● **Material provided**:
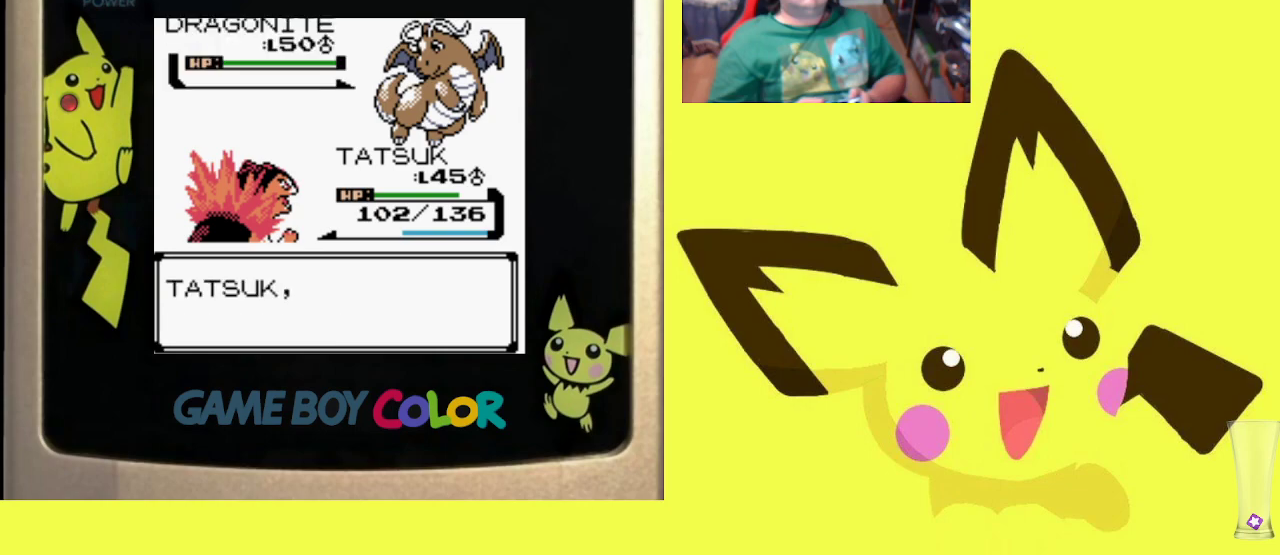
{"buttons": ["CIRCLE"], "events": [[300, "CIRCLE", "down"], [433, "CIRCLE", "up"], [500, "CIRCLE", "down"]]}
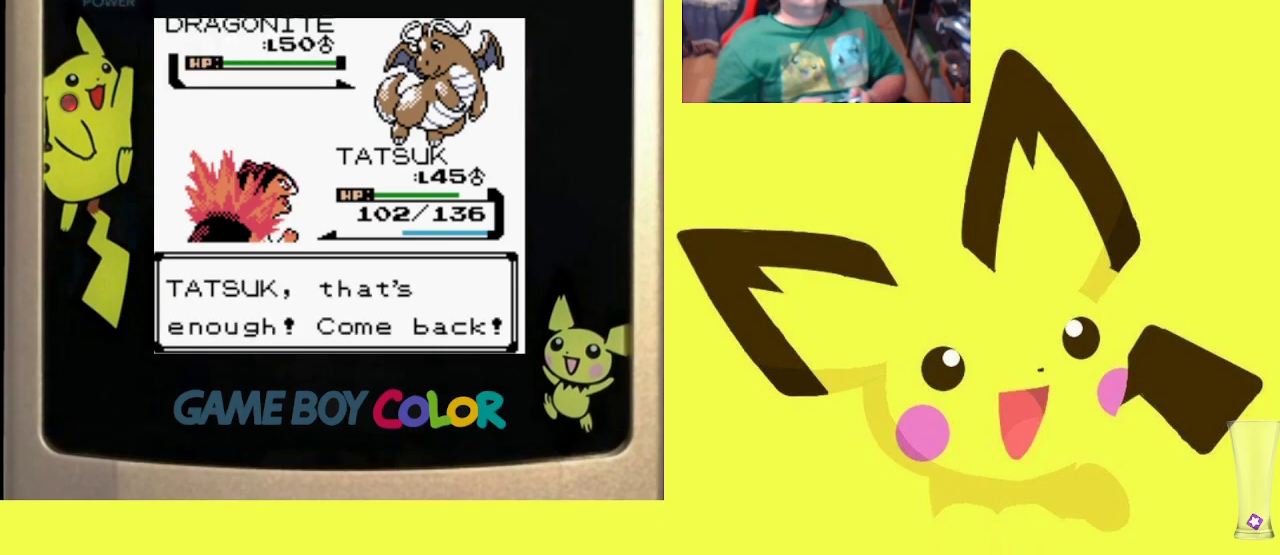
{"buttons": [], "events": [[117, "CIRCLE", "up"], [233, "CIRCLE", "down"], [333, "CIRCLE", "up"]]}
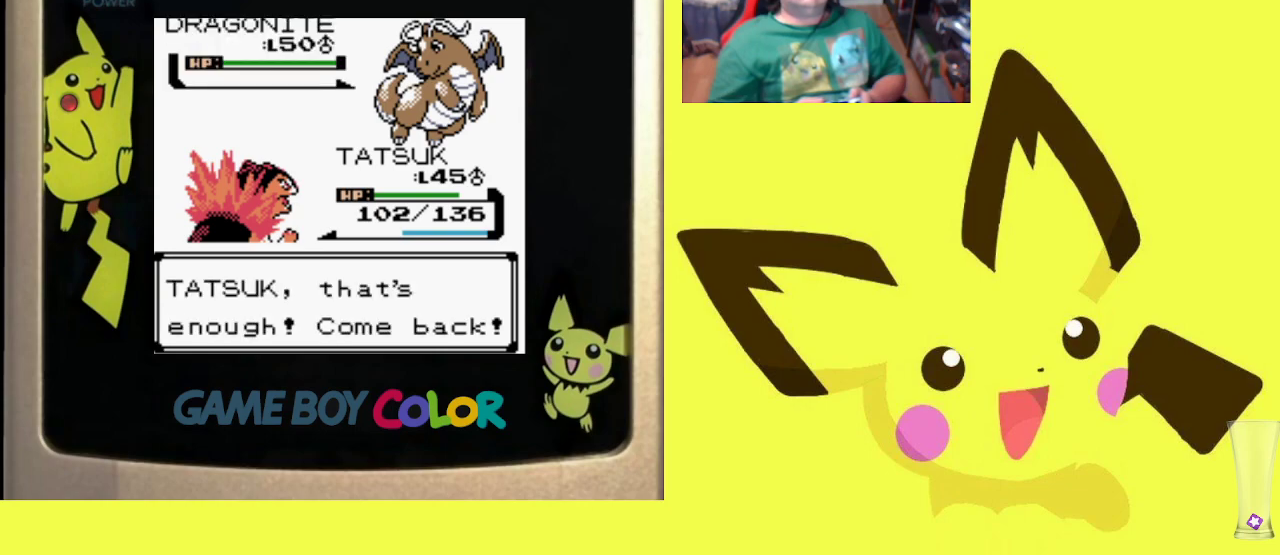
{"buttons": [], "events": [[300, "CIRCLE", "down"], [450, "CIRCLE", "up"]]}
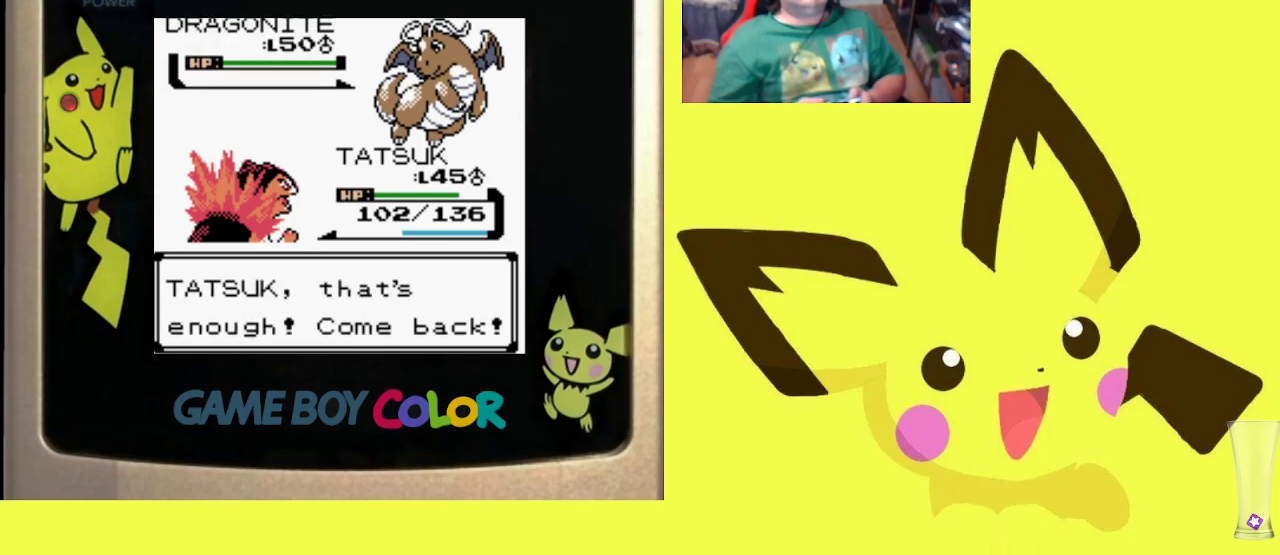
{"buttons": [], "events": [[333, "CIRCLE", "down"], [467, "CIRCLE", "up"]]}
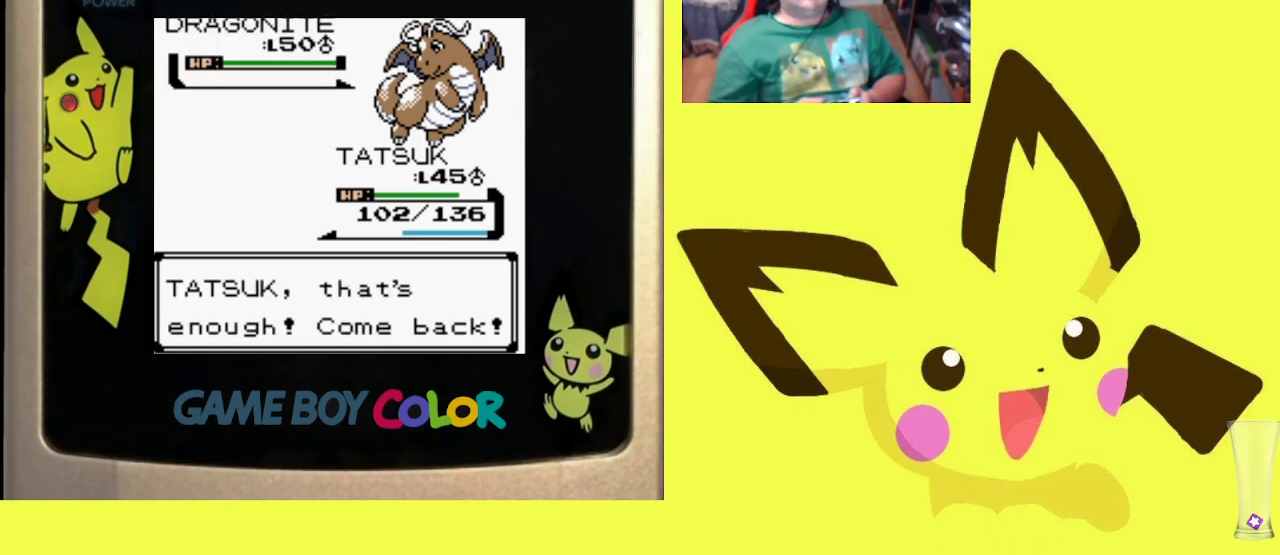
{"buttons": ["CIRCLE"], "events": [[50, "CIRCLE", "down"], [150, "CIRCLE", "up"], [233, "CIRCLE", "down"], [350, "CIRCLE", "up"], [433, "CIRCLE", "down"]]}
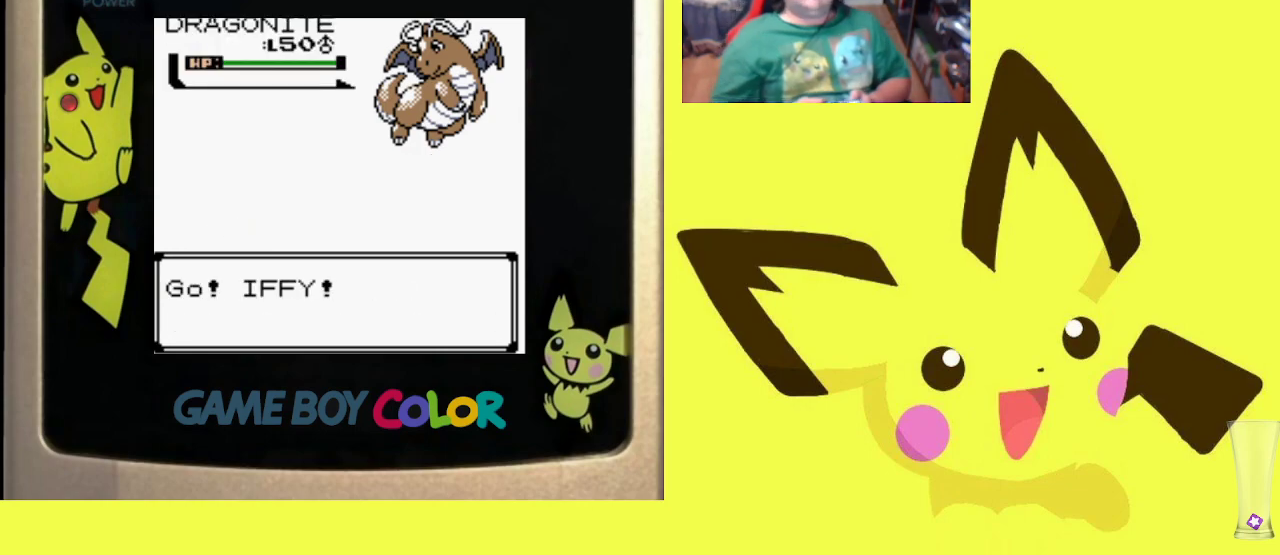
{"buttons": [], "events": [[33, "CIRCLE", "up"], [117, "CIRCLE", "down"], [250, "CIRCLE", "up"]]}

==

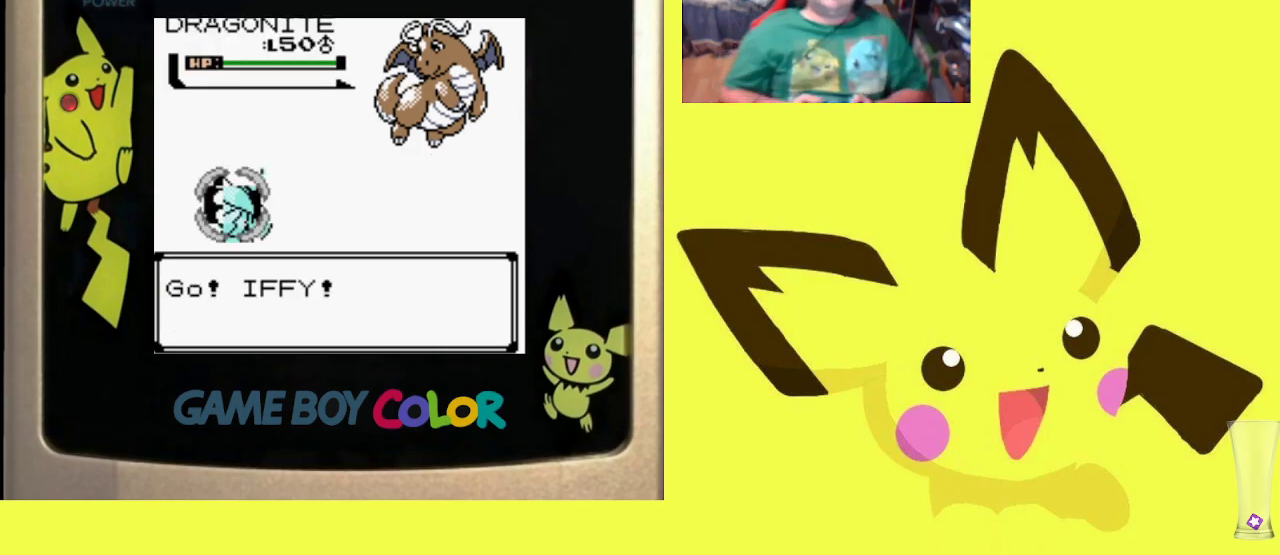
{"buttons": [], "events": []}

● **Task statement**: A single figure is the whole answer here: the number of lines in the records above that include "down".

● **Written answer**: 6